### What you need to do:
According to the article on the MySpace worm, what did the code add to the bottom of a viewer's profile?

### Given text:

Using a self-propagating worm that exploits a scripting vulnerability common to most dynamic websites, a Los Angeles teenager made himself the most popular member of community website MySpace.com earlier this month.
While the attack caused little damage, the technique could be used to destroy website data or steal private information — even from enterprise users behind protected networks, according to an internet security firm.
The unknown 19-year-old, who used the name "Samy," put a small bit of code in his user profile on MySpace, a 32-million member site, most of whom are under age 30. Whenever Samy's profile was viewed, the code was executed in the background, adding Samy to the viewer's list of friends and writing at the bottom of their profile, "... and Samy is my hero."
"This is an attack on the users of the website, using the website itself," says Jeremiah Grossman, chief technical officer at WhiteHat Security.

### Source information:
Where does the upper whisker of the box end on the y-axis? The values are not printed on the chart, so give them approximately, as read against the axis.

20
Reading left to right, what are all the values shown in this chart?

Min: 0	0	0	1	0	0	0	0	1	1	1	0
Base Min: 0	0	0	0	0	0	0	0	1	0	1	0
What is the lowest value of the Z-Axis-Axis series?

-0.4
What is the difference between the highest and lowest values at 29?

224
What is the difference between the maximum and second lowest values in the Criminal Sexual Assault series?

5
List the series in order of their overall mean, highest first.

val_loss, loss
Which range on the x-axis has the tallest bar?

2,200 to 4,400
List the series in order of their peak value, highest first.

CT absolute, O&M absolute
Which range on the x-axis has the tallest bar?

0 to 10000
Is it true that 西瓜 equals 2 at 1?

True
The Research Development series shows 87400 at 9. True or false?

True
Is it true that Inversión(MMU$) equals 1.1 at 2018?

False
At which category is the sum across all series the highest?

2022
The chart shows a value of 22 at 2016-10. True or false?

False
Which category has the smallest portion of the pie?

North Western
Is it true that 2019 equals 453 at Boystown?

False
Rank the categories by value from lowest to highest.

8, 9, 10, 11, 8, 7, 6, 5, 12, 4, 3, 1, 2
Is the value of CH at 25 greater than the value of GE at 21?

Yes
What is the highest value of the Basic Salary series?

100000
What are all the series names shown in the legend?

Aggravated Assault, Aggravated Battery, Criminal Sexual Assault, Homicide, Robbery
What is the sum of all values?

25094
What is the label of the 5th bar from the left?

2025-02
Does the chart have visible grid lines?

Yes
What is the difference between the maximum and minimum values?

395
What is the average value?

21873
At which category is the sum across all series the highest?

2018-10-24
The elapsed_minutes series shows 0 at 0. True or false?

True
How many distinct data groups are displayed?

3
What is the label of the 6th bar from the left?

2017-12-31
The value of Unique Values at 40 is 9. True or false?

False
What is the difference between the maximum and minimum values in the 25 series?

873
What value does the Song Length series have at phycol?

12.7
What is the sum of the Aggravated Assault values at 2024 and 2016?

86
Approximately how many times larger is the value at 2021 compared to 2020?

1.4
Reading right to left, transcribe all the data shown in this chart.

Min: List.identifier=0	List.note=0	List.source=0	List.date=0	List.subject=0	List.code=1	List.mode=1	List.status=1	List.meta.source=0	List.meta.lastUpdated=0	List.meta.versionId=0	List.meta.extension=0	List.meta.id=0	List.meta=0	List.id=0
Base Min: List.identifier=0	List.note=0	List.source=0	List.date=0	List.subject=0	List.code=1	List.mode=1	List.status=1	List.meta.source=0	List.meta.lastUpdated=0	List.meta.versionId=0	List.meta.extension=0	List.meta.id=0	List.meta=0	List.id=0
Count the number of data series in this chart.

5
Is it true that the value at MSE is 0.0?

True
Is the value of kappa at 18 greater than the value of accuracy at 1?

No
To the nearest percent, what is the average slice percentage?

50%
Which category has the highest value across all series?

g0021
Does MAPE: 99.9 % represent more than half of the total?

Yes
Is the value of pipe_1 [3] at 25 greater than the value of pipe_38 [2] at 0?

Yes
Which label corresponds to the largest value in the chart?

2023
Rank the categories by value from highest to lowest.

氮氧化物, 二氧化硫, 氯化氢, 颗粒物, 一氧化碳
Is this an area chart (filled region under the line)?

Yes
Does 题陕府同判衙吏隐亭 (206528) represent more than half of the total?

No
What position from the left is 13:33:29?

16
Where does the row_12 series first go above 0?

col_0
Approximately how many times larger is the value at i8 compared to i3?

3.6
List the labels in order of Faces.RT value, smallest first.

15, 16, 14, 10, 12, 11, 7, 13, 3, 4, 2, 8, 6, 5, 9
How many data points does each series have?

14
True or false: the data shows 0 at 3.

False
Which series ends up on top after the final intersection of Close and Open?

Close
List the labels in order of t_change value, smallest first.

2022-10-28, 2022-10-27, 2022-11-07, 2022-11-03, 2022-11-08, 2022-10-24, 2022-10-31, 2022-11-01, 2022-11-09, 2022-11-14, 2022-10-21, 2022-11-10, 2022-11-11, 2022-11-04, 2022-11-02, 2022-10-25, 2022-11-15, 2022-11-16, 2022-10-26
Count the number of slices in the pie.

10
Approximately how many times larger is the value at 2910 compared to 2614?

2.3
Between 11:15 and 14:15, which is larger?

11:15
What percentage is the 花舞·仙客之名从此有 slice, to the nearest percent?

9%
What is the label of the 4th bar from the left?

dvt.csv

### Final answer:
It wrote "... and Samy is my hero." at the bottom of the viewer's profile.